Wednesday, July 30, 2014

The Bloody Business of Executions

Earlier this month, the Ninth Circuit granted a conditional stay of the execution of Joseph R. Wood III based upon his claimed First Amendment right to government information.  Wood faced execution for murdering his ex-girlfriend and her father in 1989.  He wanted to know the manufacturer of his lethal injection drugs; the qualifications of those who will administer the execution; and the documents relied upon by the state to adopt its newest execution protocol. Normally I love a good First Amendment discussion--and this case would certainly provide one, with its novel right-to-information argument--but that's not what caught my eye.  Rather, it was Chief Judge Alex Kozinski's dissent from the denial of rehearing en banc. Kozinski eloquently and compellingly stated what is wrong with capital punishment today: "If we as a society want to carry out executions, we should be willing to face the fact that the state is committing a horrendous brutality on our behalf."

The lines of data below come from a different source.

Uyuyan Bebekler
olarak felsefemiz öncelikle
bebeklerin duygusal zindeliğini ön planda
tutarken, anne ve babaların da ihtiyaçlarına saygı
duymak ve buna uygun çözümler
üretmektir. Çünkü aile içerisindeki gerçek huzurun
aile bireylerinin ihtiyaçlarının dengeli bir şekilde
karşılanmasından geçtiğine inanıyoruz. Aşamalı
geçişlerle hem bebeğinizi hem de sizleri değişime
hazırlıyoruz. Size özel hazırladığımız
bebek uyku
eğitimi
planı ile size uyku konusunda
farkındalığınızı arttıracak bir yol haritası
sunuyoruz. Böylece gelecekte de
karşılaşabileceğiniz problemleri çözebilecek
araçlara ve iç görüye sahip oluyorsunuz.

Many of the current challenges to death sentences focus on the method of lethal injection. The condemned prisoners argue that the drugs used to relax their muscles and stop their hearts will cause a painful death, and are thus cruel and unusual punishment. Kozinski concluded that "the enterprise is flawed."  These drugs were developed to help heal (or at least provide comfort to) sick people, not to kill people.  The state uses them to make executions seem peaceful, to mask the reality of death. Kozinski suggested bringing back the use of firing squads.  "If we, as a society, cannot stomach the splatter from an execution carried out by firing squad, then we shouldn’t be carrying out executions at all."

I agree with his reasoning.  Death by lethal injection seems too much like an ordinary medical procedure.  It allows citizens like me to ignore what the state is doing--killing someone on my behalf.  If the end of the line of a death-penalty case involves a squad of men with shotguns, then perhaps states will rethink the need for executions at all.  There are plenty of other reasons to abolish the death penalty: moral opposition (which can be a basis for legislation, but it's falling out of favor these days), judicial economy (so much time and effort goes into deciding death-penalty appeals), effectiveness (does the possibility of execution really deter criminals more so than life without parole?), and error (how many innocent people has the state executed?).

As for Mr. Wood, the Supreme Court lifted the stay, and he was executed on July 22. Attorneys for Wood tried to file an emergency request to halt the execution because Wood was still awake an hour after drugs were administered.  He snorted and gasped many times, and after two hours, he died.